Proulx a envisagé quelques fois la possibilité d'effectuer un retour au jeu au cours des derniers mois, mais l'état de son genou l'en a dissuadé. «Il y a eu certains jours où j'ai hésité, mais lorsque je tombais en pleine face parce que mon genou cédait, je réalisais que c'était le temps d'arrêter. C'est triste, parce que ce sont les blessures qui ont eu raison de moi, il ne faut pas le cacher - même si j'aimerais vous donner une autre raison.»

Blessé à plusieurs reprises au cours de sa carrière de six saisons avec les Alouettes, Proulx a tout de même trouvé le moyen d'en rire, mercredi. «En toute logique, je voudrais remercier l'équipe médicale des Alouettes et celle de l'Hôpital Général de Montréal, qui m'ont prodigué des soins de premier plan tout au long de ma carrière. La chambre B-511 de la clinique d'orthopédie est devenue mon chalet!»

La famille, les coéquipiers et Laval

Sur un ton plus sérieux et chargé d'émotion, Proulx a remercié sa famille et son épouse Évelyne, refoulant des larmes à plusieurs reprises. «Pour ceux qui ne le savaient pas, je suis un grand émotif et je pleure beaucoup», avait-il d'ailleurs pris soin de préciser, un peu plus tôt.

Proulx a aussi remercié les partisans, les médias, ses amis, ainsi que ses coéquipiers, notamment l'ancien demi offensif Éric Lapointe, qui a facilité son passage dans les rangs professionnels, et Étienne Boulay, qui aura été à la fois son plus grand compétiteur et son meilleur ami chez les Alouettes.

«Alors que tout le monde semblait vouloir nous séparer et nous mettre en compétition, on a appris beaucoup et on s'est unis plus que jamais. Grâce à toi, je suis devenu un meilleur joueur, il n'y a pas de doute, mais surtout une meilleure personne», a exprimé Proulx au sujet de Boulay, qui lui a également rendu un bel hommage.

«Tu étais le rassembleur, le leader de notre défense et le coeur de notre équipe. Je suis très fier de toi et d'avoir pu jouer à tes côtés», a dit Boulay.

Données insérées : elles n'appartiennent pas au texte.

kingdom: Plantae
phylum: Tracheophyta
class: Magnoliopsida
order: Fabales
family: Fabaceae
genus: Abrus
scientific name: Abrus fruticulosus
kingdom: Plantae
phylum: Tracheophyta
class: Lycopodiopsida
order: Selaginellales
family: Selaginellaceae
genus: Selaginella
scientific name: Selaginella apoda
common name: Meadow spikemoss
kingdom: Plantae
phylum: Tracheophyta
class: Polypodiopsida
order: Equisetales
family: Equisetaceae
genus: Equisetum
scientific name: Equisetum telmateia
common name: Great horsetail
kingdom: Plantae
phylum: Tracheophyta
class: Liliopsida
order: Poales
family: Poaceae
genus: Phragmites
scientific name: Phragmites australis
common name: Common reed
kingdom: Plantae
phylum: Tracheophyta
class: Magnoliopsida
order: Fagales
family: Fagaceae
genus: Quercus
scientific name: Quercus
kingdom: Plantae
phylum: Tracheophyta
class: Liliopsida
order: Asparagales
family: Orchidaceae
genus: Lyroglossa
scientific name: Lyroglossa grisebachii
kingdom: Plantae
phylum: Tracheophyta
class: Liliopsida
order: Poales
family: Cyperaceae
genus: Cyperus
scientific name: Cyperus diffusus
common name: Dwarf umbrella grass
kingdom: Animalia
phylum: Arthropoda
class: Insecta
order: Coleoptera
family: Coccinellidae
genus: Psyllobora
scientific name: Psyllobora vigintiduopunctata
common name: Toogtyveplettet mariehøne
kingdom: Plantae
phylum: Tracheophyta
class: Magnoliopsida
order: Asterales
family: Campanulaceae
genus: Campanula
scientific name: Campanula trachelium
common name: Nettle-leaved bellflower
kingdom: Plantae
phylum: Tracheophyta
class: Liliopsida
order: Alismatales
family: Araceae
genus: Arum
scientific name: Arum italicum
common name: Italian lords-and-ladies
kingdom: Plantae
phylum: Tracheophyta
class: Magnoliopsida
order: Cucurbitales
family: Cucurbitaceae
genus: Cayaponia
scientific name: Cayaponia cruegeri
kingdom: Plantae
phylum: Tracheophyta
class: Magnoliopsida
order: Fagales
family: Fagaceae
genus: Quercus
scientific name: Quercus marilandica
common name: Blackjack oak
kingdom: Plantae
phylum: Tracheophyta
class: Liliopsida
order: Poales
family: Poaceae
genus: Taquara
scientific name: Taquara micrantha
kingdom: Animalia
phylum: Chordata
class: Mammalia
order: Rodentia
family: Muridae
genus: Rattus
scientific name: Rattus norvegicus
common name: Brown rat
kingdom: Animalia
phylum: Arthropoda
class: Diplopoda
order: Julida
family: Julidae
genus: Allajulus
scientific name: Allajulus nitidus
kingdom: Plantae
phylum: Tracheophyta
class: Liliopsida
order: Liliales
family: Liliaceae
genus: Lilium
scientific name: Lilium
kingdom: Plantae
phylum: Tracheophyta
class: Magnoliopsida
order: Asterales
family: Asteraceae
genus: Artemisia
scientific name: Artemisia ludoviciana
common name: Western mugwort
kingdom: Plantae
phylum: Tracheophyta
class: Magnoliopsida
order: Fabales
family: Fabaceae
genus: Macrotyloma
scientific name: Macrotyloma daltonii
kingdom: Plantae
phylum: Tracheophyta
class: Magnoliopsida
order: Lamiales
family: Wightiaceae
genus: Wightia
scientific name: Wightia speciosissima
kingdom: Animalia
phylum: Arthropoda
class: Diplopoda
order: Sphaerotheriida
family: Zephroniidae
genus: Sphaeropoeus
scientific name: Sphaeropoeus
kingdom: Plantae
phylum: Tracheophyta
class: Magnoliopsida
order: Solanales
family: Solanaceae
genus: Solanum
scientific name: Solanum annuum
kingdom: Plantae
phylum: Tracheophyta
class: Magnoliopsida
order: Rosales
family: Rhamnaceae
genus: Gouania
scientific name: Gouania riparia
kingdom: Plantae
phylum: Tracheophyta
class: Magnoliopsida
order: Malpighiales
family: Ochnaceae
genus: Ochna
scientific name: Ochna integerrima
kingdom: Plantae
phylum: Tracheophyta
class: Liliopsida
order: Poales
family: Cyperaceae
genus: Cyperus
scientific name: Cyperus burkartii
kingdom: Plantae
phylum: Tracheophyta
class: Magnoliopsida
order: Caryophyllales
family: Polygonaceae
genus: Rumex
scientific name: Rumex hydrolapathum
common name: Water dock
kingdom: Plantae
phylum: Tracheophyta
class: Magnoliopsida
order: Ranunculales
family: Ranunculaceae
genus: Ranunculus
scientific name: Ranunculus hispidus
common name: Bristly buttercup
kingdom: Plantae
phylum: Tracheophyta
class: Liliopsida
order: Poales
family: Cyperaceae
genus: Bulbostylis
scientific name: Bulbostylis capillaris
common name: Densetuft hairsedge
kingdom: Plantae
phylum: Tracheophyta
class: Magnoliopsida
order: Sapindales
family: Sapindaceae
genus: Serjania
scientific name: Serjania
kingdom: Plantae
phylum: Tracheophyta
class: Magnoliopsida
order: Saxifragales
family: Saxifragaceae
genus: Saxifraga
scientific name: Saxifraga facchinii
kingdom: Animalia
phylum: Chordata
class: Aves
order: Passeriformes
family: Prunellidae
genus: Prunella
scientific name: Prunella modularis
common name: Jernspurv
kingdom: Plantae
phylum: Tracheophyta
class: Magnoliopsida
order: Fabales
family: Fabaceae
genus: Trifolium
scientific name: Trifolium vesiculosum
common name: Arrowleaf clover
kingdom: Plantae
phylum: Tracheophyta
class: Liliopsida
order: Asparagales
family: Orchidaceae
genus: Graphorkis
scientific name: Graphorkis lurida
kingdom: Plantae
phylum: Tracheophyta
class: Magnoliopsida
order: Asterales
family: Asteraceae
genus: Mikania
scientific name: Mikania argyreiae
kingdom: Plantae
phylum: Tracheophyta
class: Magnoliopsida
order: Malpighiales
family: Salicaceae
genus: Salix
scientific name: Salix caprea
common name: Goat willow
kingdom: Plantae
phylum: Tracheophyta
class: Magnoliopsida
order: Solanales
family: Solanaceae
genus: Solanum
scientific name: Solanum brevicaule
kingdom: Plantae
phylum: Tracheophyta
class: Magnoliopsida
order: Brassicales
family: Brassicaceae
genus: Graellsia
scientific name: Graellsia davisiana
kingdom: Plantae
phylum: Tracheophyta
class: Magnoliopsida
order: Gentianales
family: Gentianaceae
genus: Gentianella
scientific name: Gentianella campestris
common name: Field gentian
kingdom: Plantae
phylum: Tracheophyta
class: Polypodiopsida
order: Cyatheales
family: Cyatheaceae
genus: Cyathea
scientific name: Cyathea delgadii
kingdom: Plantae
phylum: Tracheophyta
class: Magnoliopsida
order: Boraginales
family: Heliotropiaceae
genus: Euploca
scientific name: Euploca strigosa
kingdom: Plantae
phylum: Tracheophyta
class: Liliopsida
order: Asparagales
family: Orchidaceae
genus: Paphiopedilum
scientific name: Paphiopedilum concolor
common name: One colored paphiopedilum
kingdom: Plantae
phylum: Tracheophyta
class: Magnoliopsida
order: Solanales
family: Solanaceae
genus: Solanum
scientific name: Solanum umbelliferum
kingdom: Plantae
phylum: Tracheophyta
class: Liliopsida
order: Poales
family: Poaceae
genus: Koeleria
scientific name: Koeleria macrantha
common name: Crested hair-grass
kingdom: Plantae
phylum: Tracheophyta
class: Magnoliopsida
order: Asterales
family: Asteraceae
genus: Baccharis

Avant de remporter deux championnats avec les Oiseaux, Proulx en avait gagné deux dans l'uniforme du Rouge et Or. Il a souligné l'impact que son passage à l'Université Laval avait eu sur lui. «Mon expérience à Laval a définitivement été la plus déterminante, non seulement de ma carrière, mais de ma vie.»

De l'autre côté

Les Alouettes avaient préparé un montage des meilleurs jeux de la carrière de Proulx et c'est en le visionnant qu'on a pris conscience de la qualité du joueur qu'ils venaient de perdre. Un dur coup pour l'équipe, mais selon Proulx, pas assez pour l'empêcher de poursuivre sur sa lancée.

«On entend souvent des athlètes qui expriment le souhait de prendre leur retraite au sommet, et j'ai la chance de pouvoir le faire. C'est juste plate parce qu'ils (les Alouettes) vont remporter un troisième championnat de suite et que je ne serai pas là pour le vivre.»

Il y sera, mais de l'autre côté, dorénavant. Bienvenue dans le club!